Respiratory distress is detected in newborns as one or more symptoms of escalated work of breathing like grunting, nasal flaring, tachypnea and chest restrictions (Reuter et al., 2014). Usually, the respiratory rate of a healthy newborn is between thirty and sixty breaths per minute (Reuter et al., 2014). Tachypnea is characterized by respiratory rate over sixty breaths per minute. Tachypnea mechanism compensates for acidosis, hypoxemia, and hypercarbia. Pulmonary disease may initiate tachypnea, majorly in neonates.  Pulmonary edema, pneumonia, respiratory distress syndrome, and TTN (transient tachypnea of the newborn) reduce lung compliance which decreases the lung tidal volume. Therefore, to achieve satisfactory minute ventilation, the rate of respiratory must increase.

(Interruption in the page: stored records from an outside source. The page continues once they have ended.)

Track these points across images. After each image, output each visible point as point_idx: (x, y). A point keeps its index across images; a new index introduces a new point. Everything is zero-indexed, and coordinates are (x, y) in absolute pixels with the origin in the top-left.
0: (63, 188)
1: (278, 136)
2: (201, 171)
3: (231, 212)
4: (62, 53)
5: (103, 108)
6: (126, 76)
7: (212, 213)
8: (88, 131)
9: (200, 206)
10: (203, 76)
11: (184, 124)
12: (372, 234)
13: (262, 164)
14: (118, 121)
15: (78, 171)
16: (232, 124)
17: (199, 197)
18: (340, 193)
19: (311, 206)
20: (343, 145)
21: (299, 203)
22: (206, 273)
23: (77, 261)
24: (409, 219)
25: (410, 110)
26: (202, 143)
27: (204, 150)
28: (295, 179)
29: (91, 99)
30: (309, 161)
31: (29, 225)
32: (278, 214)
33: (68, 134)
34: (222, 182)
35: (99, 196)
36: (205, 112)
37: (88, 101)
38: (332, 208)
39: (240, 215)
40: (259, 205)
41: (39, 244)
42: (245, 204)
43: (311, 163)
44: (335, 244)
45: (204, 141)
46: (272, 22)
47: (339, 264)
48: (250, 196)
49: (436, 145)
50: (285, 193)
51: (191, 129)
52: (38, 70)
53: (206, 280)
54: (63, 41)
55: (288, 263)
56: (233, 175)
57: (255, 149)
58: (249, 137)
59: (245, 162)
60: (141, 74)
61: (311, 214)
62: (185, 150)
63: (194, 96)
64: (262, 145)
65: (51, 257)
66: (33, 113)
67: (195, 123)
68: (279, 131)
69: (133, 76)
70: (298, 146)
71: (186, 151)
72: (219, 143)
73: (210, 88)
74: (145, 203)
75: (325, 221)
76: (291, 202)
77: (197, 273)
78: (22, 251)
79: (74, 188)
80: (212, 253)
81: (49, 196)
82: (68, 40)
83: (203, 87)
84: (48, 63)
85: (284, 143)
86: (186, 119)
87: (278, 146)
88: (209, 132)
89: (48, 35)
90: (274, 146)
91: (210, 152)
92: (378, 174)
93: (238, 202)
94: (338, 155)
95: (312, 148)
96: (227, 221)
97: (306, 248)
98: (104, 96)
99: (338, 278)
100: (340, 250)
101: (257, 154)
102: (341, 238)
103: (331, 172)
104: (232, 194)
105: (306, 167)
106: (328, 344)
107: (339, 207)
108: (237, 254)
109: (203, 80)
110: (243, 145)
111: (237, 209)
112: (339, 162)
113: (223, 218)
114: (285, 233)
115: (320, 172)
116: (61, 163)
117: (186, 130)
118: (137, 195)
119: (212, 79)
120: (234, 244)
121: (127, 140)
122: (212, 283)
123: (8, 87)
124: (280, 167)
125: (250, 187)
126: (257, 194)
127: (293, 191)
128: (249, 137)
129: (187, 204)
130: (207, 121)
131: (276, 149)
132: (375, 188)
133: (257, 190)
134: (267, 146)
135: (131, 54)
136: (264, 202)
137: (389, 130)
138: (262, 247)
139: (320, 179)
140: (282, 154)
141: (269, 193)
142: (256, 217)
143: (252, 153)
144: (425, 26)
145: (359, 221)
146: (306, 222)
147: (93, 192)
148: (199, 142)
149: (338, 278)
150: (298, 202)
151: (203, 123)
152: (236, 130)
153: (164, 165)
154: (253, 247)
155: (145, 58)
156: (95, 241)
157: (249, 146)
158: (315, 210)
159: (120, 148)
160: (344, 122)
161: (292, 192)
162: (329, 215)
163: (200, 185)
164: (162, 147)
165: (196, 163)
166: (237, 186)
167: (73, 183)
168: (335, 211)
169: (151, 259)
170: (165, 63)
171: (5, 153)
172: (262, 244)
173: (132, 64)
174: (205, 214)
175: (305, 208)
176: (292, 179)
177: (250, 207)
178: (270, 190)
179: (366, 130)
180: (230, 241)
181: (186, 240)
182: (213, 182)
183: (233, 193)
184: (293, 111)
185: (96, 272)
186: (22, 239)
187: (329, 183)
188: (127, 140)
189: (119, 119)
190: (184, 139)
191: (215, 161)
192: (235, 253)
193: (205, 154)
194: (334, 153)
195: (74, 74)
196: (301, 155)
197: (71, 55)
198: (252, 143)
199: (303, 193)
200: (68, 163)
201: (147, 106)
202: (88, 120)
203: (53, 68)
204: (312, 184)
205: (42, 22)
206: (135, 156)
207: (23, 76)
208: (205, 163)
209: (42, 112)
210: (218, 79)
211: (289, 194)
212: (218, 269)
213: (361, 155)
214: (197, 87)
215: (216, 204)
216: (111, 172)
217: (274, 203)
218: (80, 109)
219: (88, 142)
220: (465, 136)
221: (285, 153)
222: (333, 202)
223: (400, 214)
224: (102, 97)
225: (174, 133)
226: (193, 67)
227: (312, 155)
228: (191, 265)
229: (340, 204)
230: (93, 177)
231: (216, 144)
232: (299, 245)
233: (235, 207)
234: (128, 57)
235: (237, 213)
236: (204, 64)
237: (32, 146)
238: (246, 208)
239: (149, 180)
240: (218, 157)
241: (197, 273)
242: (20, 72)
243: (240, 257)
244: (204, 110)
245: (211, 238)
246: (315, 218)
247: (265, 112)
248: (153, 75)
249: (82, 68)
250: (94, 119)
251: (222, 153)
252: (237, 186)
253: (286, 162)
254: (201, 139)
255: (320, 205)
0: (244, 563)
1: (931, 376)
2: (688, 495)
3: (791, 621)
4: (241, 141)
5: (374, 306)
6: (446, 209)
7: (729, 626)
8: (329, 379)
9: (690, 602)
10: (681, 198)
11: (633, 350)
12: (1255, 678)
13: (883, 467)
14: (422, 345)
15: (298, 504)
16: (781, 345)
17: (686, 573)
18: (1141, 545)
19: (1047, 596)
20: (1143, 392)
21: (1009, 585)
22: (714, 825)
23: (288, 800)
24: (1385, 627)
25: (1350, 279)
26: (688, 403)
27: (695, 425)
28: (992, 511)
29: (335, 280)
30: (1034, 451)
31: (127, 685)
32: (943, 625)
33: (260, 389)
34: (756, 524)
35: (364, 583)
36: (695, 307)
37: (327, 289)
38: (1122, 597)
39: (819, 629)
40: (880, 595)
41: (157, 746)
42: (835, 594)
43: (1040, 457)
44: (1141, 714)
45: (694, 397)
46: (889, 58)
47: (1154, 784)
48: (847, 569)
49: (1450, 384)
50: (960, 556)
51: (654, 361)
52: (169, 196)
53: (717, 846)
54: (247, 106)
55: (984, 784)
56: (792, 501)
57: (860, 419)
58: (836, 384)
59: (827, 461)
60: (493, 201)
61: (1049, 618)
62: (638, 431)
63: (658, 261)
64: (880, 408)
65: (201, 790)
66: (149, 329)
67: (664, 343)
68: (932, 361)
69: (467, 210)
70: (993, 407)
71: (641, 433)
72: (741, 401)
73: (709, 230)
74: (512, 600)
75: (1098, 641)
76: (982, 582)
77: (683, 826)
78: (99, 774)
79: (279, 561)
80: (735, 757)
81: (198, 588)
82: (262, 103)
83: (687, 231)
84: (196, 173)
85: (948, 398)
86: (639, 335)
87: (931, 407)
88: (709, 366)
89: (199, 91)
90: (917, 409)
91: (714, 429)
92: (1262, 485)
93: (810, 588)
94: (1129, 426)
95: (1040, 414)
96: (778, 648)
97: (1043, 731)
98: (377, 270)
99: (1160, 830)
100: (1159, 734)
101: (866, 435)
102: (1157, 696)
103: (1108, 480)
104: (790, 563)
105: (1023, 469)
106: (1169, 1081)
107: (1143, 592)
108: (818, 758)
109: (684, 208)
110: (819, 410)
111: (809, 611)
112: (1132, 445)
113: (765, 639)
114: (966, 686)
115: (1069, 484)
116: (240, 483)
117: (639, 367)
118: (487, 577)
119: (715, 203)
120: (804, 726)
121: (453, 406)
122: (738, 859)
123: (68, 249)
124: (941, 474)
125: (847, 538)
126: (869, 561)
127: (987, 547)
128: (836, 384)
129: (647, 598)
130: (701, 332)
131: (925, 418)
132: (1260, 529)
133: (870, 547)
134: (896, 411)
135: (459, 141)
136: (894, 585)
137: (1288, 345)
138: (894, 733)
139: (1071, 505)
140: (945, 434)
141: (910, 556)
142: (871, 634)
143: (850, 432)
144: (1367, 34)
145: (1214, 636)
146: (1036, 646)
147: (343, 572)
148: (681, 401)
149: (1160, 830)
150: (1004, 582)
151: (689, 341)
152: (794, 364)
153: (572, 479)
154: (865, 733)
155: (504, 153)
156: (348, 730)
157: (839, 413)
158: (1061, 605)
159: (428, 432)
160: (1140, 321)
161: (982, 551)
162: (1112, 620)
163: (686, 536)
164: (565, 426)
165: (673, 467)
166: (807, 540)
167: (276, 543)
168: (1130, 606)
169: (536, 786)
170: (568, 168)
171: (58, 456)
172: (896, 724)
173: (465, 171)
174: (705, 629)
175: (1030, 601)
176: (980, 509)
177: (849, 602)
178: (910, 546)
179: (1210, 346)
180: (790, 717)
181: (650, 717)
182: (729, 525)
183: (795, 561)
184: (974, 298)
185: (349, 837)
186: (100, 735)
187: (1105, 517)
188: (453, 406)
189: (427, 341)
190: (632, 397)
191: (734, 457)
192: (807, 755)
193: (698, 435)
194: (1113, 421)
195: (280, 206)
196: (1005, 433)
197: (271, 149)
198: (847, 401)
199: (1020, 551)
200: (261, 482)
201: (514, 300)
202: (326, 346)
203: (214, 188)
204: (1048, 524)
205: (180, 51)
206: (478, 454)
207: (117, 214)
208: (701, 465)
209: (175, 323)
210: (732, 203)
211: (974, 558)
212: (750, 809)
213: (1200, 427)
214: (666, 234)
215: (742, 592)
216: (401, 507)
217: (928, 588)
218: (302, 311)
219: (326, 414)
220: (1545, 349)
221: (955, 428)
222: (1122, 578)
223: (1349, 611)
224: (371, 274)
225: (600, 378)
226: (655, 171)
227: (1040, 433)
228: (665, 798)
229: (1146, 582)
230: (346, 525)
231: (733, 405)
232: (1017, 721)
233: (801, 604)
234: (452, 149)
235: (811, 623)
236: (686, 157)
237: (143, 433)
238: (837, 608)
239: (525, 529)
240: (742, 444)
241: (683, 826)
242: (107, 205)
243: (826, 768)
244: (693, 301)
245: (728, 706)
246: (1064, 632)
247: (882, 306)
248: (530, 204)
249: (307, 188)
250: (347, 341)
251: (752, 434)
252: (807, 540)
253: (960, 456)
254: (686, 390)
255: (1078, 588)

Escalated work of breathing due to the mismatched pulmonary mechanics from the upsurge airway resistance decreases lung compliance. Airway resistance results where there is airflow hindrance. The resistance is reduced by nasal flaring and this improves the work of breathing (Reuter et al., 2014). The restrictions are usually observed when there is the use of the accessory muscles, abdomen, sternum, neck and rib cage as a result of high resistance or lung compliance. Noisy breathing may airway resistance and it may assist in identifying airway obstruction. Stertor is recognized by snoring sound. It is heard over extrathoracic airways (Reuter et al., 2014). It shows nasopharyngeal blockage. Stridor is characterized by high-pitched breath sound. It indicates blockage in subglottic area, larynx, and glottis. Wheezing is like stridor. However, it is typically polyphonic. It is heard on expiration. It specifies tracheobronchial obstruction. Grunting is identified by the expiratory sound. It is triggered by the abrupt closure of the glottis during expiration in order to keep FRC (functional residual capacity), and also avert alveolar atelectasis.

Student’s opinion
Understanding ways of identifying respiratory distress in newborns and physiological abnormalities linked to each of its various causes would help in its optimal management. However, reducing its incidence through preventive strategies is appropriate, its early detection and treatment would reduce its short-term and long-term complications. Additionally, it will also reduce associated mortality of infants at risks. Consequently, this article equips readers with seven main objectives. It enables readers to apply the physical strategy in comprehending and detecting common causes of respiratory distress. Further, it allows the readers to differentiate pulmonary disease from cardiovascular, airway, and other respiratory distress cases in the newborns. Readers are also in a position to appreciate the risks linked to late preterm and early term, more so by cesarean section (Reuter et al., 2014). After reading this article, readers can easily identify clinical signs and radiographic patterns that reveal TTN, RDS (respiratory distress syndrome), MAS (meconium aspiration syndrome) and neonatal pneumonia (Reuter et al., 2014). The article enables the readers to determine long-term and short-term complications related to common neonatal respiratory disorders, encompassing chronic lung disease, tenacious pulmonary hypertension of the newborn, and pneumothorax (Reuter et al., 2014). The article also allows readers to recognize management approaches for MAS, pneumonia, RDS, and TTN. Finally, it enables readers to implement the current recommendations for the hindrance of MAS, RDS, and neonatal pneumonia.

References
Edwards, M., O., Kotecha, S., J., & Kotecha, S (2013). Respiratory distress of the term newborn infant. Paediatr Respir Rev, 14(1), 29-36.
Reuter, S., MD, Moser, C., MD, & Baack, M., MD (2014). Respiratory distress in new the newborn. Paediatric in Review, 35(10), 417-229.